I wear corrective lenses to see the world clearly. If I look at a flower without my contact lenses, I see a distorted, unclear image of the flower. If I wear my contacts, I will see the same flower, as it truly is.
It’s time to put on our lenses when we look at the causes of childhood obesity as it pertains to a mother’s weight gain during pregnancy and the birth weight of her baby.
The correct prescriptive lens to view prenatal weight gain, birth weight, and childhood obesity is to look through the lens of Metabolism B.
Metabolism B; the genetic predisposition that exists in over 50% of overweight adults, also exists in over 50% of pregnant women. The hallmark of Met B is a pancreas that over-releases the fat gain hormone; insulin. Insulin triggers increased fat deposits both on the body (belly fat, back fat, muffin top, love handles) and in the blood (elevated cholesterol and triglycerides). Excess insulin also causes blood sugar swings that trigger appetite. Millions of people with the genes for Met B over-react with excess insulin to increases in blood sugar that occur 24 hours a day….caused by the intake of carbohydrate foods or the release of glycogen stores from muscle and liver.
Insulin is a major player in the endocrine system as it is supposed to control the concentration of sugar in the blood to a normal level. As part of the endocrine hormonal base, changes in other hormonal levels cause insulin swings.
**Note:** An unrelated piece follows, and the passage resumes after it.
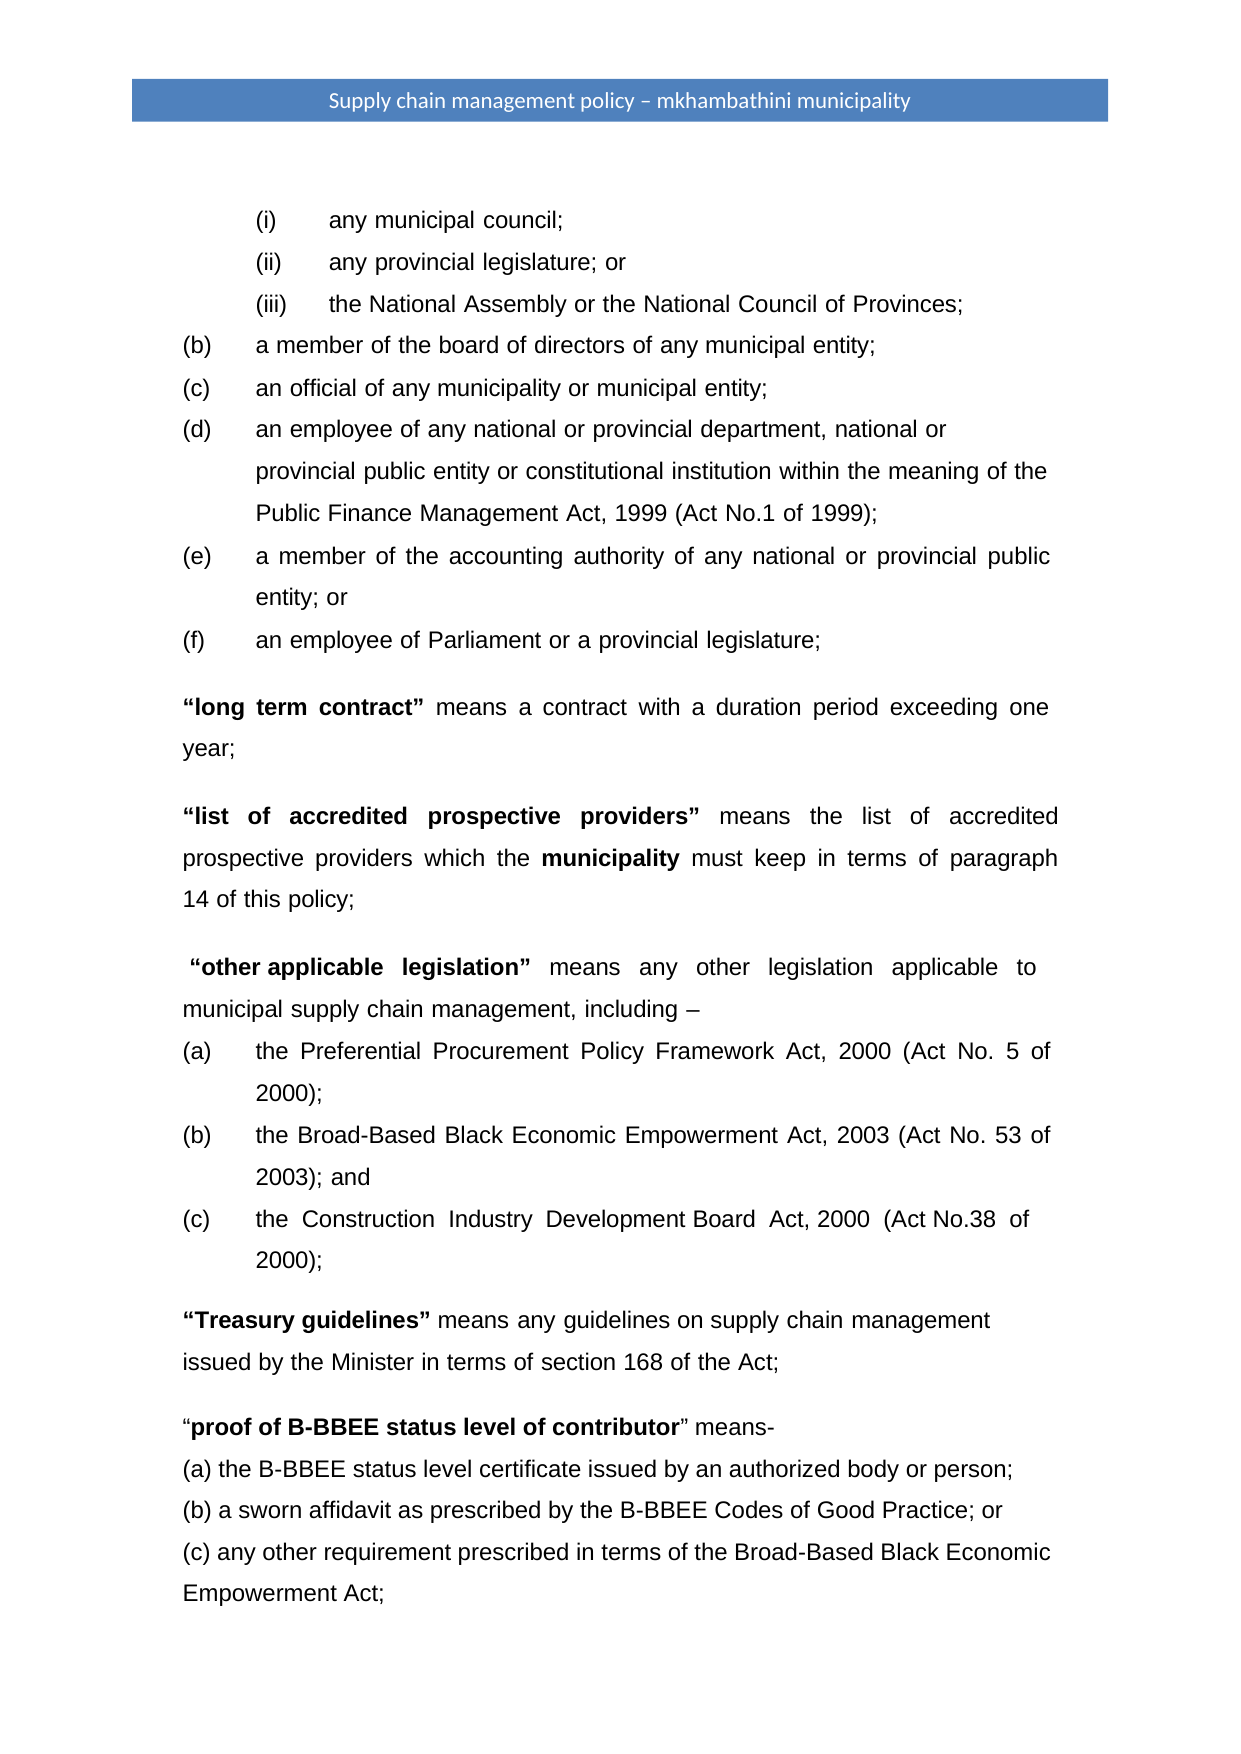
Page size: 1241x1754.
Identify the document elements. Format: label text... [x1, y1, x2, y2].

It is common for a woman with Metabolism B, undergoing the very wide hormonal swings of pregnancy, to gain more fat than the woman with textbook metabolism….even as they eat the same number of calories! The woman who has the genes for Met B will consistently overreact to blood sugar swings from the carb she eats (even great carb sources like nonfat milk, fruit, sweet potatoes, whole grain bread). She also over releases insulin when she sleeps and she is fed by liver sugar stores.
Also, remember that Metabolism B is genetic in nature. It is very possible that her unborn child will also have an over reactive pancreas and put on more fat stores based on wide fluctuations in mom’s blood sugar.
Making it real: A mom- to- be with normal insulin release always has normal blood sugar….so the food source (blood sugar) presented to her baby is always in the normal range. There is an excellent chance that her unborn baby is receiving nourishment with normal sugar concentration and that his/her pancreas will react normally. Hence, if the mom eats normally during pregnancy, her unborn child is being fed appropriately…the mom ends the pregnancy having gained a reasonable amount of weight and her baby is born at ideal weight.
Conversely, the mom who goes into the pregnancy with unknown Metabolism B has very wide swings in her blood sugar due to the hormonal imbalance that is natural in pregnancy. As a result, her insulin level goes even higher than pre-pregnancy. High insulin drops her blood sugar, makes her crave carb or makes her liver over-release sugar to bring the blood sugar back up. Her blood sugar and insulin swings ….roller coastering and ultimately over-feeding the unborn child with excess blood sugar. There is a good chance that her unborn baby has the genes for Met B and his/her pancreas over responds with insulin and the baby not only becomes fatter in utero but actually may develop an excess number of fat cells. The baby is born bigger than they should have been born. The mom ends the pregnancy having gained excess weight and her baby is born at a higher than ideal weight. This child enters the world with a rocking pancreas, excess fat cells, and is “set up” for weight related problems during childhood.
Once again….THIS IS NOT A CALORIES IN – CALORIES OUT PROBLEM. Take off those glasses when it comes to the obesity and diabetes epidemics in this country and around the world!
My proposal. Instead of waiting for the 24-28th week of pregnancy to screen for Gestational Diabetes (PS, the problem has evolved into diabetes at this point), why don’t we screen women at their pre-pregnancy gynecological visits or at least their first OB visit for Metabolism B? Physicians: start to focus on fasting values for:
Lipid Panel (LDL and triglycerides)
Hemoglobin A1C (average blood sugar 2-3 months prior to the blood draw)
Vitamin D level
If the woman is diagnosed with Metabolism B, she should receive diet information based on controlling her blood sugar (and insulin) before, during, and after pregnancy. In this way, we can give her a chance to gain an appropriate amount of weight during pregnancy, produce a baby at his/her correct birthweight, and allow the mom to return to a healthy weight after the birth of the baby.
Easy solution…… no medication….economical…. ….. but it requires putting on the right lenses.
As the developer of the only diet program built to match all the facets of Metabolism B, The Metabolism Miracle, I would be more than happy to develop the first pre-pregnancy, pregnancy, and breast-feeding diet plans for women with Metabolism B. Let’s go AMA and ADA; let’s work together to stop the obesity and diabetes epidemics BEFORE the problem starts.